Il y a dans Anniversary un paradoxe qui dit peut-être plus sur notre époque que sur le film lui-même. Tout est là : la dérive autoritaire, la morale puritaine, l’obsession de l’ordre, la mécanique de la peur. La métaphore est presque trop limpide. Et pourtant, le film prend soin de ne jamais prononcer le mot "fascisme".
Sur le papier, je comprends l’intention : "faire assez général pour ne pas vieillir", ne pas mettre de logos de partis, laisser The Change (le mouvement fasciste) être un concept qui va s'adapter à toutes les époques de vie du film. Le réalisateur le dit très clairement : dans ce film, pas de "vraie politique" identifiable, pour éviter l’obsolescence.
Sauf qu’on n’est pas dans une époque où la clarté est un luxe : la clarté est une position.
Et c’est d’autant plus frustrant que le film a de très bonnes idées de mise en place. La première soirée (anniversaire de mariage) est un petit musée de la bourgeoisie progressiste : on se veut du bon côté, on a les bons réflexes, on a les bons mots. Puis arrive Liz : polie, dans le contrôle, douce et c’est justement ça qui fait peur. Son personnage progresse comme les idéologies dangereuses : lentement, insidieusement, mais vraiment.

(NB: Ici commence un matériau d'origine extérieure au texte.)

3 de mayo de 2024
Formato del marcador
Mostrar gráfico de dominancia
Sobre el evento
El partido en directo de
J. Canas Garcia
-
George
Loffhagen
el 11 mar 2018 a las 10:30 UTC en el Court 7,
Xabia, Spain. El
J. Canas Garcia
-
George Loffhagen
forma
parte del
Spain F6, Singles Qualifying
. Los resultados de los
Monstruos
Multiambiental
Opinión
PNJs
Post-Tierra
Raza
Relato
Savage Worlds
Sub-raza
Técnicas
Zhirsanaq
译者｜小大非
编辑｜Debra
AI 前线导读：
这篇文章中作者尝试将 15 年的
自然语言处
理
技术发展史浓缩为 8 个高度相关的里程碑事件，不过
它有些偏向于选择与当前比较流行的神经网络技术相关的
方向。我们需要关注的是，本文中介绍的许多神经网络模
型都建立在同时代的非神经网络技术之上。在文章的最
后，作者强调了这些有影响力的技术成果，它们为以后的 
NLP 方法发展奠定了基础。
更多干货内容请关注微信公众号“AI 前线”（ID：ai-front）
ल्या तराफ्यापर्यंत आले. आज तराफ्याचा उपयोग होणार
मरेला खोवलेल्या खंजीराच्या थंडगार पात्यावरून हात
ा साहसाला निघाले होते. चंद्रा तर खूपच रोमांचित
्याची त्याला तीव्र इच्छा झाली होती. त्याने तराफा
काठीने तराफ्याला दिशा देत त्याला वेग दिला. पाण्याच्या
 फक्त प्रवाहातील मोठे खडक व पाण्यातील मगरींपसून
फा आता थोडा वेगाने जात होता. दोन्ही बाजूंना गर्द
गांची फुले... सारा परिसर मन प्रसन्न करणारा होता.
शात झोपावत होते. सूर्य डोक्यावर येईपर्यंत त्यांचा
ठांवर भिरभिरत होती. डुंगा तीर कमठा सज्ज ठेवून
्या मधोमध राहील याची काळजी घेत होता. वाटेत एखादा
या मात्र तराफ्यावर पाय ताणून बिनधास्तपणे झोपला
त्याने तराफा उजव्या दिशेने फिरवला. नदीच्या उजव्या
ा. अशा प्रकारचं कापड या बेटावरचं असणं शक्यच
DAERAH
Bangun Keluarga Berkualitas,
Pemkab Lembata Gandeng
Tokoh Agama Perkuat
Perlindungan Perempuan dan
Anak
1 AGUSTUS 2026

Elle offre ensuite ce cadeau empoisonné : un livre-manifeste, The Change, avec un drapeau "centriste" sur la couverture, comme une manière dire "je ne suis pas extrême, je suis raisonnable". Ce fameux "centre", "bon sens" raisonnable qui résonne avec notre actualité.
Le film est même très juste quand il montre comment ça s’installe : pas de violence, mais sous les sourires, la fatigue, le confort collectif et le "bon, on ne va pas se fâcher". Les années passent, les repas reviennent et la table familiale devient un poste-frontière.
Il y a cette séquence glaçante des "Enumerators" (les agents recenseurs) qui débarquent dans la famille : questions orientées, intimidation, menace à peine voilée. Là, on est exactement dans la grammaire autoritaire, celle qui te force à dire merci pendant qu’on te serre la gorge.
Et pourtant… le film continue de parler comme s’il avait peur de son propre sujet. C’est le point qui me coince : tu ne peux pas faire un film sur la façon dont le fascisme prospère grâce au silence et au confort et, en même temps, rester toi-même dans l’euphémisme. Parce qu’à cet endroit précis, la forme reproduit ce qu’elle dénonce : on contourne, on atténue, on "reste général" pour éviter.
Ça n’annule pas tout. La structure en anniversaires/ellipses fonctionne et il y a des moments où la tension est palpable. Mais plus le film est efficace, plus son refus de dire "fascisme" me semble être un choix et un choix que je trouve politiquement timide.
En bref : Anniversary est un film qui te montre comment on cède (et il le montre plutôt bien) mais qui hésite à appeler l’ennemi par son nom. Or, dans une période troublée, cette hésitation n’est pas neutre : elle fait partie du problème.